* [Passage choisi]:
------------------------------------------------

Nous venons d’étudier ce phénomène historique, si semblable, à certains égards, aux événements qui nous environnent, et nous avons été frappé de ces analogies, quoique bien des détails nous échappent encore.

Il en est de l’œuvre des publicains, en effet, et des grands banquiers, comme de la plupart des institutions qui ont précédé l’empire. Les grands écrivains de la littérature, de l’histoire et du droit n’existaient pas encore ; et nous ne pouvons pas tout savoir.

Nous connaissons beaucoup de lois de ces époques lointaines, sur la propriété, sur les créances, sur les actions en justice, mais nous n’avons sur ces sujets, ni jurisprudence, ni doctrine, ni aucun détail d’application. Il a fallu attendre jusqu’à la découverte des Commentaires de Gaius, c’est-à-dire jusqu’en 1816, pour en avoir quelques notions précises. Nous ne sommes guère plus fixés, sur ces institutions qui nous ont été si complètement expliquées pour les temps suivants, que sur les événements dont nous venons de parler, et ceux-ci ont été beaucoup plus négligés par les commentateurs.

------------------------------------------------

* [Données disponibles]:

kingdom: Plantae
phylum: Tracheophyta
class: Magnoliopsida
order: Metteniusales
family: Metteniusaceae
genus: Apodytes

------------------------------------------------

* [Consigne]: Selon le passage choisi, en quelle année les Commentaires de Gaius ont-ils été découverts ? Ce matériel n'est pas nécessaire.

* [Résultat]: En 1816.